***** Given text

More ACA (Tax) Delays

The recently signed (1/22/2018) “short-term spending bill”, also referred to as the “continuing resolution” (CR) does more than keep the United States government open and fully functioning until February 8, 2018.  It also delivers yet another set of Affordable Care Act (ACA) delays.  Employers offering group health insurance to their employees can breathe a collective sigh of relief as virtually ALL employers offering ALL types of group health insurance (i.e., small group, large group, fully insured, self-funded) will benefit from these delays.  Here’s what’s happening and when….

The ACA’s so called Cadillac tax, originally set to take effect this year (2018), and previously delayed by congress to 2020, is now delayed until 2022.  But wait….there’s more!!!  The triggers for Cadillac tax applicability are required to be reset prior to the implementation of the Cadillac tax, which is welcome news to affected employers.  So originally, benefit amounts that exceeded annual, cumulative thresholds set by the ACA ($10,200 for employee only coverage; and $27,500 for employee plus dependent(s) coverage) would be subject to a 40%, employer directed excise tax.  The recently passed, 2018 CR bill requires these thresholds to be reset prior to 2022.  The Cadillac tax applies to all forms and types of group health insurance.

**********
***** Available data

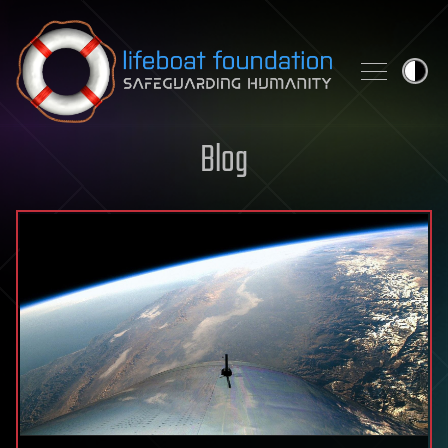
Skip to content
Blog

**********
***** Available data

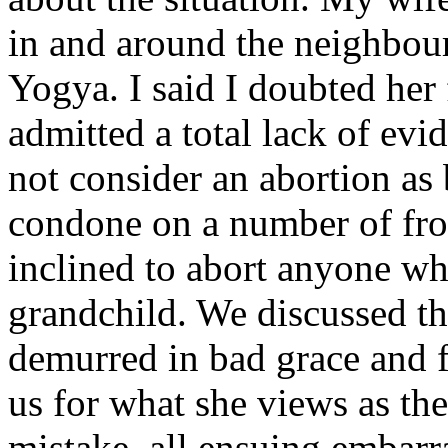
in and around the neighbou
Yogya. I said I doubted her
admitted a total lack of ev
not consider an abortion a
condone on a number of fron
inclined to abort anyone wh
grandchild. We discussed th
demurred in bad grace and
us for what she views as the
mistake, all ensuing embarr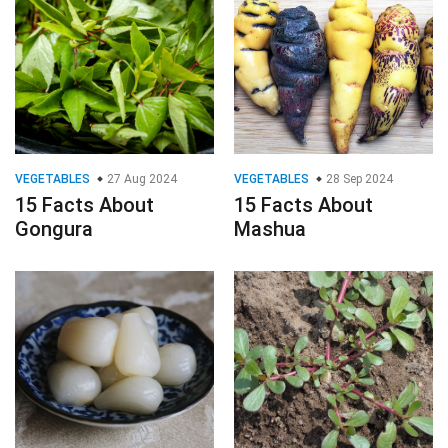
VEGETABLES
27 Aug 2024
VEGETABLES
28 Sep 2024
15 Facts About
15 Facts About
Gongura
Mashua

**********
***** Available data

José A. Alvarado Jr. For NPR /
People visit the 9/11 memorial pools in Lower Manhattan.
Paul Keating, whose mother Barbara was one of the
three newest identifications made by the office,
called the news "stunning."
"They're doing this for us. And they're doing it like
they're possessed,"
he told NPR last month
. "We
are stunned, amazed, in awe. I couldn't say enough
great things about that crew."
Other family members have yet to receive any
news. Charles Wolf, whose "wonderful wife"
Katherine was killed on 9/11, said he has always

**********

**Instructions**:
**a)** List every type of group health insurance that the article on ACA tax delays names as benefiting from the delays.
**b)** Write the next part of the article on ACA tax delays, picking up after its last sentence.
The lines have nothing to do with the article on ACA tax delays.

**Exercise answers**:
**a)**
- Small group
- Large group
- Fully insured
- Self-funded

**b)**
For a review of the Cadillac tax, see –

The HIT tax only applies to fully insured group health insurance plans, and originally took effect in 2014.  This tax added 2% – 2.5% to premiums in 2014, then ramped up to 3% – 4% in 2015 and beyond,  and is collected and remitted by insurers to the federal government.  This tax increases in future years commensurate with premium increases.  Congress suspended the HIT tax for 2017, but it resumes in 2018.  Per the CR, it is now set to be suspended for 2019, resulting in reduced premiums to impacted employers beginning in 2019.

Although the medical device tax does not have a direct impact on health insurance, it definitely has a cost shifting impact on the ultimate cost of coverage.  Originally taking effect in 2013, Congress suspended the medical device tax, which applies a 2.3% tax on revenues derived from the sale of U.S. medical devices, for 2016 and 2017.  The CR now delays this tax through 2019.  Presumably this tax would resume in 2020, barring an additional delay or repeal.

Importantly, the ACA’s Comparative Effective Research Fee (CERF), which applies to all group health insurance plans, is NOT delayed by the CR.  So affected employers must still comply with the collection and remittance of this tax.  Generally speaking, insurers collect and remit this tax on behalf of fully insured plans, and partially self-funded employers must calculate/collect/remit this tax in July of each year.
For a review of the CERF, see –

Note: The ACA’s transitional reinsurance fee, which applied to all group health insurance plans from 2014 – 2016, went away after 2016 and is no longer applicable.